How can you stay positive in your approach to project management work when you need to spend so much of your time on what has gone wrong, is going wrong or might go wrong? The PMBOK®, for example, has 11 Monitoring and Control processes, as well as the whole Risk Management Knowledge Area to keep you thinking about the dark side.
This quote from Jack Lemmon helps me to prevent control paralysis – “Failure seldom stops you. What stops you is the fear of failure.” The way we approach accountability for project outcomes affects the way we manage all aspects of the project.
A few truths from Appreciative Inquiry can shed some light on this question: 1) what we focus on becomes the reality we create, and 2) the language we use creates our reality. Positive thinking encourages expansiveness… have you ever included the risks of success in a risk assessment?
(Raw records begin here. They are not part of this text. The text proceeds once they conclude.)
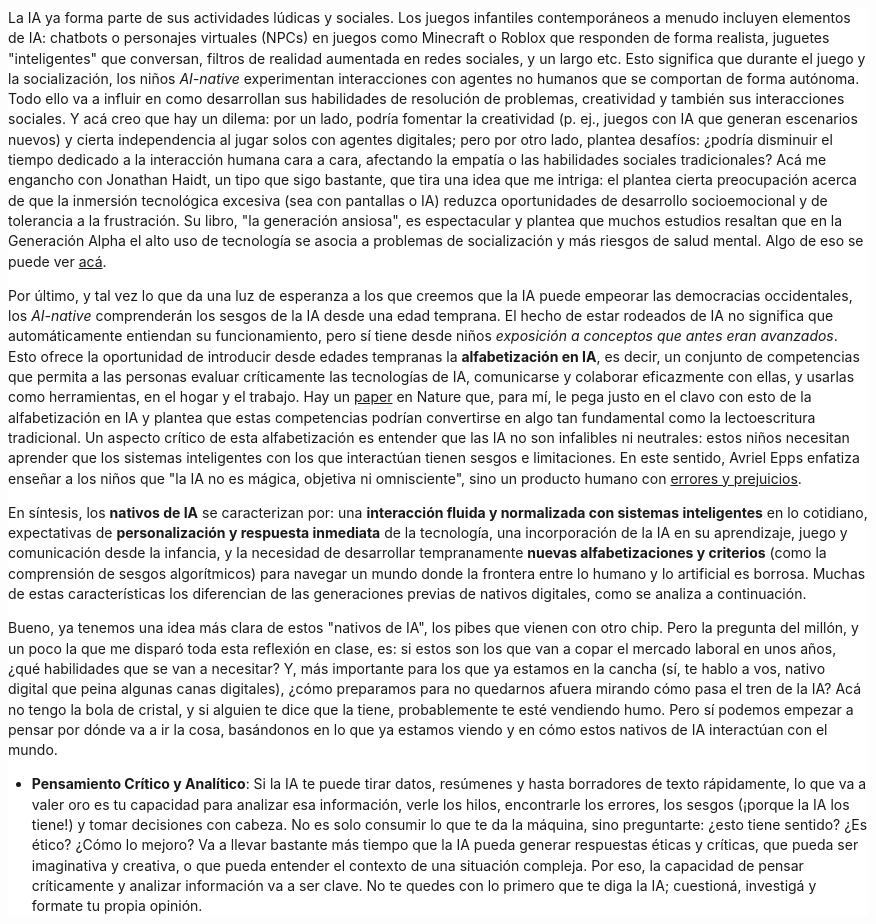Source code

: La IA ya forma parte de sus actividades lúdicas y sociales. Los juegos infantiles contemporáneos a menudo incluyen elementos de IA:  chatbots o personajes virtuales (NPCs) en juegos como Minecraft o Roblox que responden de forma realista, juguetes "inteligentes" que conversan, filtros de realidad aumentada en redes sociales, y un largo etc. Esto significa que durante el juego y la socialización, los niños _AI-native_ experimentan interacciones con agentes no humanos que se comportan de forma autónoma. Todo ello va a influir en como desarrollan sus habilidades de resolución de problemas, creatividad y también sus interacciones sociales. Y acá creo que hay un dilema: por un lado, podría fomentar la creatividad (p. ej., juegos con IA que generan escenarios nuevos) y cierta independencia al jugar solos con agentes digitales; pero por otro lado, plantea desafíos: ¿podría disminuir el tiempo dedicado a la interacción humana cara a cara, afectando la empatía o las habilidades sociales tradicionales? Acá me engancho con Jonathan Haidt, un tipo que sigo bastante, que tira una idea que me intriga: el plantea cierta preocupación acerca de que la inmersión tecnológica excesiva (sea con pantallas o IA) reduzca oportunidades de desarrollo socioemocional y de tolerancia a la frustración. Su libro, "la generación ansiosa", es espectacular y plantea que muchos estudios resaltan que en la Generación Alpha el alto uso de tecnología se asocia a problemas de socialización y más riesgos de salud mental. Algo de eso se puede ver [acá](https://link.springer.com/article/10.1007/s44217-024-00218-3).

Por último, y tal vez lo que da una luz de esperanza a los que creemos que la IA puede empeorar las democracias occidentales, los _AI-native_ comprenderán los sesgos de la IA desde una edad temprana. El hecho de estar rodeados de IA no significa que automáticamente entiendan su funcionamiento, pero sí tiene desde niños _exposición a conceptos que antes eran avanzados_. Esto ofrece la oportunidad de introducir desde edades tempranas la **alfabetización en IA**, es decir, un conjunto de competencias que permita a las personas evaluar críticamente las tecnologías de IA, comunicarse y colaborar eficazmente con ellas, y usarlas como herramientas, en el hogar y el trabajo. Hay un [paper](https://www.nature.com/articles/s41599-025-04583-8) en Nature que, para mí, le pega justo en el clavo con esto de la alfabetización en IA y plantea que estas competencias podrían convertirse en algo tan fundamental como la lectoescritura tradicional. Un aspecto crítico de esta alfabetización es entender que las IA no son infalibles ni neutrales: estos niños necesitan aprender que los sistemas inteligentes con los que interactúan tienen sesgos e limitaciones. En este sentido, Avriel Epps enfatiza enseñar a los niños que "la IA no es mágica, objetiva ni omnisciente", sino un producto humano con [errores y prejuicios](https://www.psychologytoday.com/us/blog/the-elusive-brain/202503/the-first-generation-of-ai-natives).

En síntesis, los **nativos de IA** se caracterizan por: una **interacción fluida y normalizada con sistemas inteligentes** en lo cotidiano, expectativas de **personalización y respuesta inmediata** de la tecnología, una incorporación de la IA en su aprendizaje, juego y comunicación desde la infancia, y la necesidad de desarrollar tempranamente **nuevas alfabetizaciones y criterios** (como la comprensión de sesgos algorítmicos) para navegar un mundo donde la frontera entre lo humano y lo artificial es borrosa. Muchas de estas características los diferencian de las generaciones previas de nativos digitales, como se analiza a continuación.

Bueno, ya tenemos una idea más clara de estos "nativos de IA", los pibes que vienen con otro chip. Pero la pregunta del millón, y un poco la que me disparó toda esta reflexión en clase, es: si estos son los que van a copar el mercado laboral en unos años, ¿qué habilidades que se van a necesitar? Y, más importante para los que ya estamos en la cancha (sí, te hablo a vos, nativo digital que peina algunas canas digitales), ¿cómo preparamos para no quedarnos afuera mirando cómo pasa el tren de la IA? Acá no tengo la bola de cristal, y si alguien te dice que la tiene, probablemente te esté vendiendo humo. Pero sí podemos empezar a pensar por dónde va a ir la cosa, basándonos en lo que ya estamos viendo y en cómo estos nativos de IA interactúan con el mundo.

- **Pensamiento Crítico y Analítico**: Si la IA te puede tirar datos, resúmenes y hasta borradores de texto rápidamente, lo que va a valer oro es tu capacidad para analizar esa información, verle los hilos, encontrarle los errores, los sesgos (¡porque la IA los tiene!) y tomar decisiones con cabeza. No es solo consumir lo que te da la máquina, sino preguntarte: ¿esto tiene sentido? ¿Es ético? ¿Cómo lo mejoro? Va a llevar bastante más tiempo que la IA pueda generar respuestas éticas y críticas, que pueda ser imaginativa y creativa, o que pueda entender el contexto de una situación compleja. Por eso, la capacidad de pensar críticamente y analizar información va a ser clave. No te quedes con lo primero que te diga la IA; cuestioná, investigá y formate tu propia opinión.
If you said to a team member “this is a good status report, but you forgot the data for three divisions”, I’d bet that the but you forgot would make a more lasting impression than the fact that it was a good report. The word BUT, said to stand for Big Underlying Truth because of what usually follows it, often introduces negativity and confusion about true intention.
Experiment: for clearer and more positive communication, try using AND instead of BUT for a couple of days. It may feel awkward or strange, and be prepared for a concerted effort.
Think about this – how much of your time and energy spent on control is reasonable and how much is cover-your BUT?